Uganda: Political Interference Hindering IGG's Fight Against Corruption - Report

Stake holders in the fight against corruption have highlighted political interference as one of the major factors that have failed the office of the IGG from carrying out high profile investigations and eventually prosecuting them.

Although the IGG, Beti Kamya announced the country loses up to a tune of over shs10 trillion to corruption, there are no clear figures that have been prosecuted as a result

The office of the IGG is among the major government institutions established to investigate corruption among government officials and other members of the public.

But many continue to question its capacity to investigate especially high profile cases that involve government officials.

There is a belief this office has been deliberately weakened to fail their operations.

"Betty Kamya had come with a lot of energy only for president Museveni to stop her," says David Kabanda, the secretary general PLU

Previously officials like the vice president and a few ministers have been investigated.

There are however no clear records to show big cases that the current IGG has investigated and stake holders attribute this to protection of many of the corrupt officials

Prominent policy analyst Yusuf Sserenkuma says, "when they start arresting, the question we ask is who has this annoyed. They only arrest those who have annoyed some leaders".

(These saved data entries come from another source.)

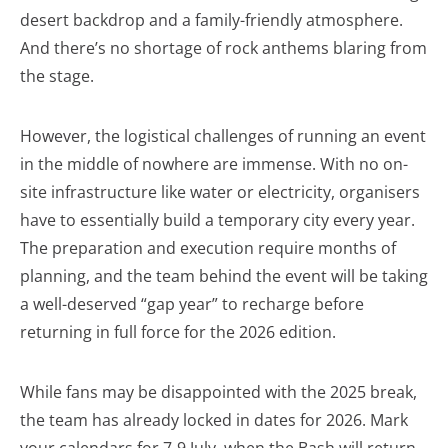
desert backdrop and a family-friendly atmosphere.
And there’s no shortage of rock anthems blaring from
the stage.
However, the logistical challenges of running an event
in the middle of nowhere are immense. With no on-
site infrastructure like water or electricity, organisers
have to essentially build a temporary city every year.
The preparation and execution require months of
planning, and the team behind the event will be taking
a well-deserved “gap year” to recharge before
returning in full force for the 2026 edition.
While fans may be disappointed with the 2025 break,
the team has already locked in dates for 2026. Mark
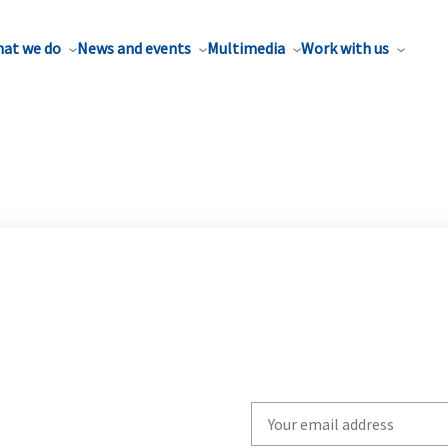
at we do
News and events
Multimedia
Work with us
Write
your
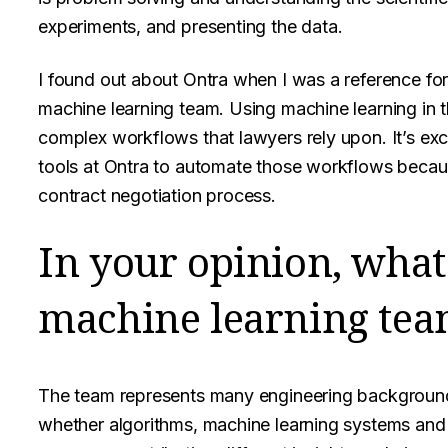
experiments, and presenting the data.
I found out about Ontra when I was a reference for
machine learning team. Using machine learning in th
complex workflows that lawyers rely upon. It’s exc
tools at Ontra to automate those workflows because
contract negotiation process.
In your opinion, what 
machine learning tea
The team represents many engineering backgrounds
whether algorithms, machine learning systems and o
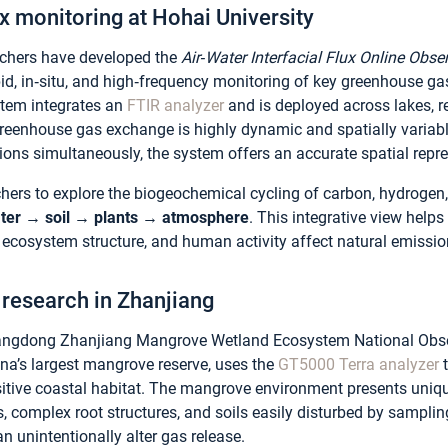
x monitoring at Hohai University
archers have developed the
Air‑Water Interfacial Flux Online Obs
d, in‑situ, and high‑frequency monitoring of key greenhouse gas
stem integrates an
FTIR analyzer
and is deployed across lakes, re
greenhouse gas exchange is highly dynamic and spatially vari
tions simultaneously, the system offers an accurate spatial repr
hers to explore the biogeochemical cycling of carbon, hydrogen, 
ter → soil → plants → atmosphere
. This integrative view help
 ecosystem structure, and human activity affect natural emissio
research in Zhanjiang
uangdong Zhanjiang Mangrove Wetland Ecosystem National Obs
ina’s largest mangrove reserve, uses the
GT5000 Terra analyzer
t
sitive coastal habitat. The mangrove environment presents uni
ns, complex root structures, and soils easily disturbed by sampli
an unintentionally alter gas release.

According to David Kabanda, in some of these high profile cases, the IGG is not even allowed to start the investigations.

Kamya who upon taking office vowed to bite hard through life style audit was told to go slow on corrupt officials by president Museveni.

The president reasoned that this would stop the corruption from investing in Uganda.

"We will touch the untouchables," vowed Betty Kamya only for the president to ask to "go slow on these officials".

"The good thing is these are corrupt only here. They steal and make investments here," said Museveni.